### EXERCISE DESCRIPTION:
Repeat, word for word, each of the records shown below, without their pictures.

:: SOURCE RECORDS

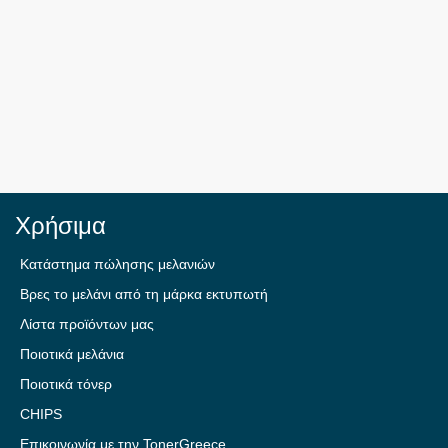
Χρήσιμα
Κατάστημα πώλησης μελανιών
Βρες το μελάνι από τη μάρκα εκτυπωτή
Λίστα προϊόντων μας
Ποιοτικά μελάνια
Ποιοτικά τόνερ
CHIPS
Επικοινωνία με την TonerGreece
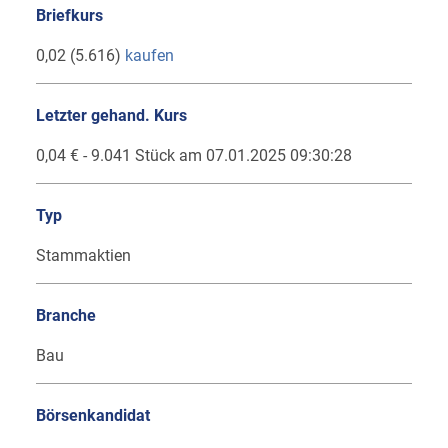
Briefkurs
0,02 (5.616)
kaufen
Letzter gehand. Kurs
0,04 € - 9.041 Stück am 07.01.2025 09:30:28
Typ
Stammaktien
Branche
Bau
Börsenkandidat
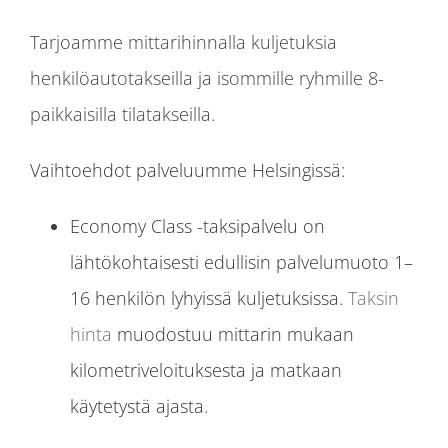
Tarjoamme mittarihinnalla kuljetuksia
henkilöautotakseilla ja isommille ryhmille 8-
paikkaisilla tilatakseilla.
Vaihtoehdot palveluumme Helsingissä:
Economy Class -taksipalvelu on
lähtökohtaisesti edullisin palvelumuoto 1–
16 henkilön lyhyissä kuljetuksissa.
Taksin
hinta
muodostuu mittarin mukaan
kilometriveloituksesta ja matkaan
käytetystä ajasta.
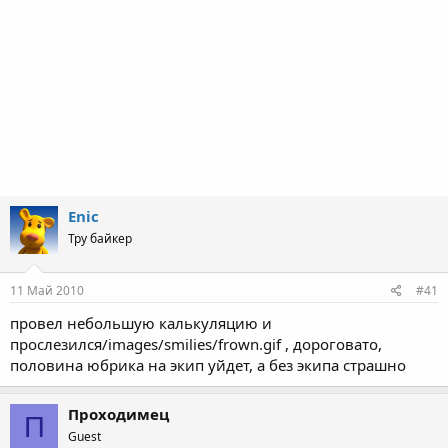
Enic
Тру байкер
11 Май 2010
#41
провел небольшую калькуляцию и
прослезился/images/smilies/frown.gif , дороговато,
половина юбрика на экип уйдет, а без экипа страшно
Проходимец
П
Guest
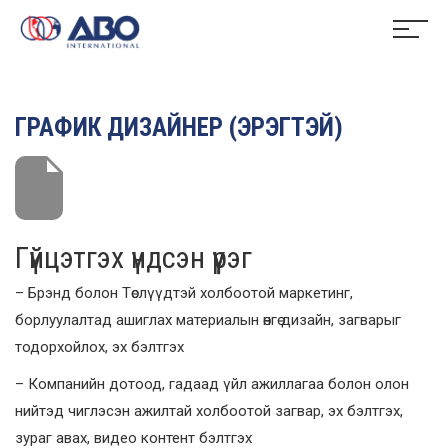
ГРАФИК ДИЗАЙНЕР (ЭРЭГТЭЙ)
Гүйцэтгэх үндсэн үүрэг
– Брэнд болон Төслүүдтэй холбоотой маркетинг,
борлуулалтад ашиглах материалын өнгө дизайн, загварыг
тодорхойлох, эх бэлтгэх
– Компанийн дотоод, гадаад үйл ажиллагаа болон олон
нийтэд чиглэсэн ажилтай холбоотой загвар, эх бэлтгэх,
зураг авах, видео контент бэлтгэх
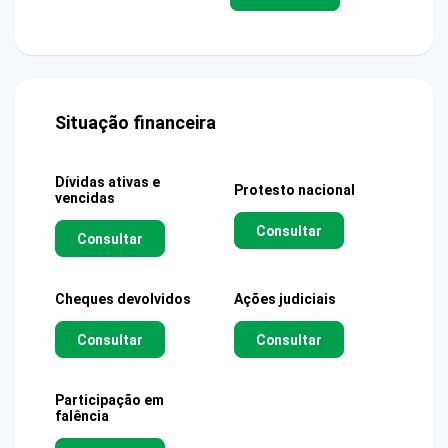
Situação financeira
Dívidas ativas e
Protesto nacional
vencidas
Consultar
Consultar
Cheques devolvidos
Ações judiciais
Consultar
Consultar
Participação em
falência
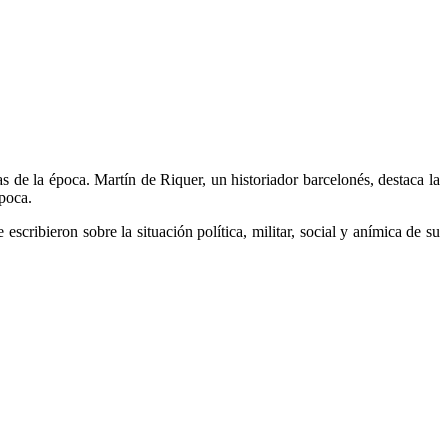
s de la época. Martín de Riquer, un historiador barcelonés, destaca la
época.
scribieron sobre la situación política, militar, social y anímica de su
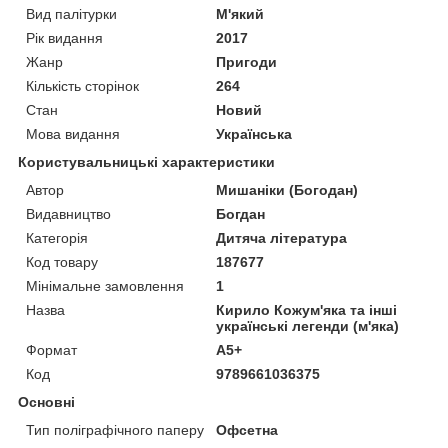
Вид палітурки
М'який
Рік видання
2017
Жанр
Пригоди
Кількість сторінок
264
Стан
Новий
Мова видання
Українська
Користувальницькі характеристики
Автор
Мишаніки (Богодан)
Видавництво
Богдан
Категорія
Дитяча література
Код товару
187677
Мінімальне замовлення
1
Назва
Кирило Кожум'яка та інші
українські легенди (м'яка)
Формат
А5+
Код
9789661036375
Основні
Тип поліграфічного паперу
Офсетна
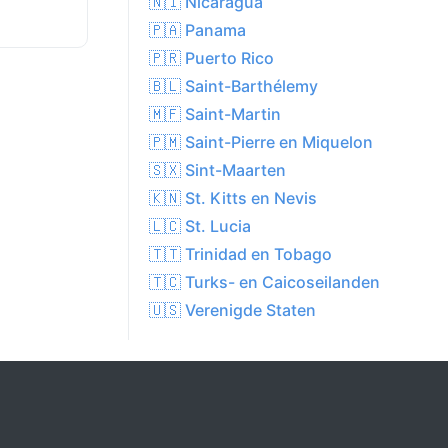
🇳🇮 Nicaragua
🇵🇦 Panama
🇵🇷 Puerto Rico
🇧🇱 Saint-Barthélemy
🇲🇫 Saint-Martin
🇵🇲 Saint-Pierre en Miquelon
🇸🇽 Sint-Maarten
🇰🇳 St. Kitts en Nevis
🇱🇨 St. Lucia
🇹🇹 Trinidad en Tobago
🇹🇨 Turks- en Caicoseilanden
🇺🇸 Verenigde Staten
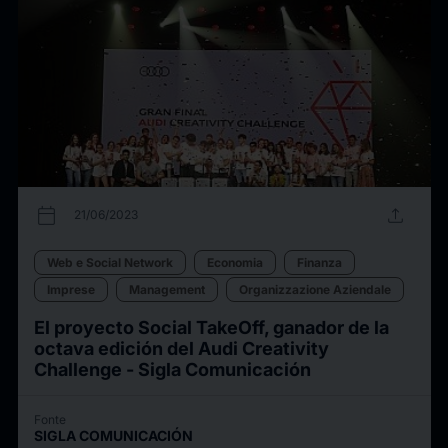
calendar_today
upload
21/06/2023
Web e Social Network
Economia
Finanza
Imprese
Management
Organizzazione Aziendale
El proyecto Social TakeOff, ganador de la
octava edición del Audi Creativity
Challenge - Sigla Comunicación
Fonte
SIGLA COMUNICACIÓN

::::

### EXERCISE OUTPUT:
Χρήσιμα
Κατάστημα πώλησης μελανιών
Βρες το μελάνι από τη μάρκα εκτυπωτή
Λίστα προϊόντων μας
Ποιοτικά μελάνια
Ποιοτικά τόνερ
CHIPS
Επικοινωνία με την TonerGreece
Briefkurs
0,02 (5.616)
kaufen
Letzter gehand. Kurs
0,04 € - 9.041 Stück am 07.01.2025 09:30:28
Typ
Stammaktien
Branche
Bau
Börsenkandidat
Tarjoamme mittarihinnalla kuljetuksia
henkilöautotakseilla ja isommille ryhmille 8-
paikkaisilla tilatakseilla.
Vaihtoehdot palveluumme Helsingissä:
Economy Class -taksipalvelu on
lähtökohtaisesti edullisin palvelumuoto 1–
16 henkilön lyhyissä kuljetuksissa.
Taksin
hinta
muodostuu mittarin mukaan
kilometriveloituksesta ja matkaan
käytetystä ajasta.
Enic
Тру байкер
11 Май 2010
#41
провел небольшую калькуляцию и
прослезился/images/smilies/frown.gif , дороговато,
половина юбрика на экип уйдет, а без экипа страшно
Проходимец
П
Guest
ГРАФИК ДИЗАЙНЕР (ЭРЭГТЭЙ)
Гүйцэтгэх үндсэн үүрэг
– Брэнд болон Төслүүдтэй холбоотой маркетинг,
борлуулалтад ашиглах материалын өнгө дизайн, загварыг
тодорхойлох, эх бэлтгэх
– Компанийн дотоод, гадаад үйл ажиллагаа болон олон
нийтэд чиглэсэн ажилтай холбоотой загвар, эх бэлтгэх,
зураг авах, видео контент бэлтгэх
Situação financeira
Dívidas ativas e
Protesto nacional
vencidas
Consultar
Consultar
Cheques devolvidos
Ações judiciais
Consultar
Consultar
Participação em
falência
s de la época. Martín de Riquer, un historiador barcelonés, destaca la
época.
scribieron sobre la situación política, militar, social y anímica de su
Вид палітурки
М'який
Рік видання
2017
Жанр
Пригоди
Кількість сторінок
264
Стан
Новий
Мова видання
Українська
Користувальницькі характеристики
Автор
Мишаніки (Богодан)
Видавництво
Богдан
Категорія
Дитяча література
Код товару
187677
Мінімальне замовлення
1
Назва
Кирило Кожум'яка та інші
українські легенди (м'яка)
Формат
А5+
Код
9789661036375
Основні
Тип поліграфічного паперу
Офсетна
🇳🇮 Nicaragua
🇵🇦 Panama
🇵🇷 Puerto Rico
🇧🇱 Saint-Barthélemy
🇲🇫 Saint-Martin
🇵🇲 Saint-Pierre en Miquelon
🇸🇽 Sint-Maarten
🇰🇳 St. Kitts en Nevis
🇱🇨 St. Lucia
🇹🇹 Trinidad en Tobago
🇹🇨 Turks- en Caicoseilanden
🇺🇸 Verenigde Staten
calendar_today
upload
21/06/2023
Web e Social Network
Economia
Finanza
Imprese
Management
Organizzazione Aziendale
El proyecto Social TakeOff, ganador de la
octava edición del Audi Creativity
Challenge - Sigla Comunicación
Fonte
SIGLA COMUNICACIÓN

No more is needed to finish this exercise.